Presumably because I wasn't a very good economist, I was soon kicked upstairs (actually downstairs) and given management responsibilities. As an officer, my sole perks were parking inside the garage and a water pitcher in my office. In 1980, I was sent north to run the Richmond Fed's Baltimore Branch, where I worked with some wonderful people. My worst day on the job came early on. A convention of consumer activists shouted me down for arguing that easing monetary policy in an inflationary environment was not likely to reduce interest rates. We called that old-time religion back then, but I didn't make many converts. After that day, the next 11 years in Baltimore were a piece of cake.

I came to Texas (as soon as I could) and to my present job in February 1991, 10 years ago. Good people again. My only dangerous assignment here so far was moderating a daylong NAFTA debate packed with protectionists. Fortunately, the good guys eventually won that debate and opponents' fears went unrealized. Proponents' hopes were exceeded. The debates over NAFTA and the New-Paradigm Economy have been highlights of my tenure here.

Provided data -
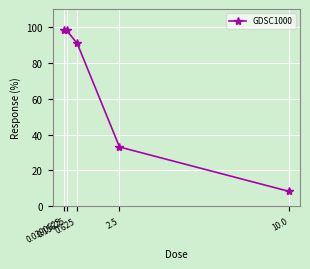

What is the ratio of the value at 0.625 to the value at 0.0390625?

0.9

Things to do -
**1.** In the source passage, what year did the writer go north to run the Richmond Fed's Baltimore Branch?
**2.** Reproduce the source passage between "I came to Texas" and "my tenure here.", inclusive.

Solutions in order -
**1.** 1980

**2.**
I came to Texas (as soon as I could) and to my present job in February 1991, 10 years ago. Good people again. My only dangerous assignment here so far was moderating a daylong NAFTA debate packed with protectionists. Fortunately, the good guys eventually won that debate and opponents' fears went unrealized. Proponents' hopes were exceeded. The debates over NAFTA and the New-Paradigm Economy have been highlights of my tenure here.